## Given text
——————————

For the reasons discussed above, there is some confusion evident in these orders of Judge Duckett, but the complaint about parity does not turn on those matters, but relates to a comparison of the actual terms of imprisonment for each offence which his Honour ordered for the two offenders.
Mr Boyce submitted that the applicant had a justifiable sense of grievance as to the disparity between his sentence and that of Sexton and that the respective sentences offended principles of parity so as to give the appearance to an objective bystander that justice had not been done.[10] He submitted that although Sexton played a far more serious role than the applicant, the applicant received a sentence of imprisonment on count 1 that was one year longer, and received the same sentence on count 3.
[10]Lowe v The Queen (1984) 154 CLR 505, at 613.
As Callaway JA noted in R v Taudevin,[11] when complaint is made on grounds of parity (or disparity) the circumstances in which the court will intervene require that emphasis be placed on the following matters: the difference between the two sentences must be “manifestly” excessive and in addition the disparity must be such as to engender a “justifiable” sense of grievance on the part of the appellant, and to create the appearance of injustice in the mind of an “objective” bystander.
[11][1996] 2 VR 402, at 404.
As to their respective roles, his Honour found that Sexton led the applicant into the house, after breaking the lock on the door, and punched Stearman to the ground, then kicked him when he was unconscious on the ground. His Honour made no finding that the applicant had personally physically assaulted the victim, but he had been present, shouting threats, and shared Sexton’s purpose to attack and injure Stearman.
The disparity was even more glaring, Mr Boyce submitted, when regard was had to the differences in age and prior convictions of the two offenders. Sexton was aged 36 at the time of sentencing, with 10 previous court appearances, including convictions for recklessly causing injury and burglary. He had been convicted of assault with intent to rob, and robbery, in 1991, and had been sentenced to four months’ imprisonment, wholly suspended. In contrast, submitted counsel, the applicant was only 21 at the time of sentencing, had only one prior court appearance, which resulted in convictions and fines for burglary, theft and possession of cannabis. He submitted that the convictions and sentences for the April 2003 incident occurred after the present offences were committed, thus they ought not have been treated as prior convictions for sentencing purposes.
In response, Mr Holdenson submitted that the difference in the sentences of the two offenders on count 1 was to be explained by a number of factors. The applicant was on bail for offences arising out of the first episode when the present offences, relating to the second episode, occurred; Sexton had not been present earlier in the day when the applicant, among others, had been inflaming the situation; Sexton reacted to what he perceived was the endangerment of his child; Sexton’s last conviction for a violence offence was more than 10 years earlier; Sexton had not previously been imprisoned.

——————————

[Data items]
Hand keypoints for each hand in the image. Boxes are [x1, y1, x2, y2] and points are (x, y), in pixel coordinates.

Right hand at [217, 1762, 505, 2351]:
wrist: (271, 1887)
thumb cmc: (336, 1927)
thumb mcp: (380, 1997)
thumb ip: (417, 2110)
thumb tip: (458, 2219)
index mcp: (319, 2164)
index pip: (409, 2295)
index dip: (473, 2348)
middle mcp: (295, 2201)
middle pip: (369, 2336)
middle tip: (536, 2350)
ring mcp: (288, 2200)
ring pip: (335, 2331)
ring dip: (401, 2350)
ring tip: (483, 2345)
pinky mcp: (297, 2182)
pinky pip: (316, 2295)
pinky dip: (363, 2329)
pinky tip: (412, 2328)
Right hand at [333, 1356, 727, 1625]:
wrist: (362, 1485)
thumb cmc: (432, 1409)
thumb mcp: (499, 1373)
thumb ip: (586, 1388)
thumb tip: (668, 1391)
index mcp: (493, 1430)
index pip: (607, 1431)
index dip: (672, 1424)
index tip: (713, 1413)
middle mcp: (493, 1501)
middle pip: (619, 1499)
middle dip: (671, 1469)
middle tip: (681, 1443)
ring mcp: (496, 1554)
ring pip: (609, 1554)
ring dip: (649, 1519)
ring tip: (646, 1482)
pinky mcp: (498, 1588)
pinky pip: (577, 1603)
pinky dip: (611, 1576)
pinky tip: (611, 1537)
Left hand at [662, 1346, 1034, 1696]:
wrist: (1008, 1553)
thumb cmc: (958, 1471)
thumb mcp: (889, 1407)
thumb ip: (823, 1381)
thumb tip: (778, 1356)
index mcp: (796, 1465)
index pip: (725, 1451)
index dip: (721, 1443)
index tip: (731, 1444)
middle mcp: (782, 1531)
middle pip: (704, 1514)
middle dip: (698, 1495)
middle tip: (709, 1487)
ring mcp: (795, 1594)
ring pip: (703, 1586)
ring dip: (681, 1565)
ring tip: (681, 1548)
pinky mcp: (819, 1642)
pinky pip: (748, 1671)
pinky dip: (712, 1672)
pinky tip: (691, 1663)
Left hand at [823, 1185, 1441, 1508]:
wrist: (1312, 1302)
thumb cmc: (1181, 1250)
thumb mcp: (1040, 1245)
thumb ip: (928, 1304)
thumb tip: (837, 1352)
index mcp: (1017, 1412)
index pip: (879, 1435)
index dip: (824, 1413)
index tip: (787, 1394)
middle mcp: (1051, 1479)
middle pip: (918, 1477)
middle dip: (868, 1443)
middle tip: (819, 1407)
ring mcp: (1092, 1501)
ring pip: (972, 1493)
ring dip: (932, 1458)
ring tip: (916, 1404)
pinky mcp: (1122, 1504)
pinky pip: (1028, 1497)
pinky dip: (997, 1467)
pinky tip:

——————————

## Problem set
• a. Do these statements agree with the sentencing disparity text? Answer yes or no for each, quoting the words of the text that decide it. (i) Sexton was 36 years old when he was sentenced. (ii) The judge found that the applicant personally physically assaulted Stearman. (iii) According to Mr Boyce, the applicant received a longer sentence than Sexton on count 3.
• b. Carry on the sentencing disparity text, starting right after its final sentence.

## Answers for this exercise
• a.
(i) Yes: "Sexton was aged 36 at the time of sentencing"
(ii) No: "His Honour made no finding that the applicant had personally physically assaulted the victim"
(iii) No: "received the same sentence on count 3"

• b.
In my view, the significantly greater physical role of Sexton on count 3 does not diminish the fact that throughout the assault, as his Honour found, the applicant was fully supporting him. Furthermore, although Sexton led the trio into the house the applicant, having engaged in just such conduct in the recent past, in the first episode, was right behind him. In my view, the judge was entitled to take the view that the applicant’s conduct was every bit as serious as that of Sexton, added to by the fact that he was on bail for the past similar incident. There could not be a “justifiable” sense of grievance on the part of the applicant, in my opinion, nor can the difference in the respective sentences be regarded as manifestly excessive in the circumstances: see R v Taudevin.[12]
[12]At 404.
Thus, the sentences imposed by Judge Duckett did not offend parity principles. That does not mean that this Court should simply impose the same sentences: we must exercise our own sentencing discretion. However, the analysis and rejection of the parity complaint serves at the same time as an indicator of the factors that bear upon the appropriate relationship between the sentences for the applicant and Sexton.
Ground 2
Mr Boyce submitted that his Honour, in effect, sentenced the applicant to an additional term of imprisonment by reference to his offences, concerning the same victims, that occurred in April 2003. That conduct had already been dealt with by Judge Morgan-Payler, and in consequence the applicant, so it was said, had been punished twice for that earlier conduct. It is unnecessary to deal with this complaint in any detail. I am quite satisfied that in the sentencing remarks that were highlighted by counsel his Honour did not constitute error. His Honour rightly noted that the terror experienced by the victims on this occasion was exacerbated by their experience on the previous occasion. In my opinion, the fact that the applicant had committed very similar offences against the same victims was a relevant aggravating factor for sentencing as to the subsequent offences. That bore on questions of rehabilitation prospects and remorse and was an aggravating factor that this Court is also entitled to take into account, as is the fact that the applicant had been on bail for the earlier offences when he committed the October offences.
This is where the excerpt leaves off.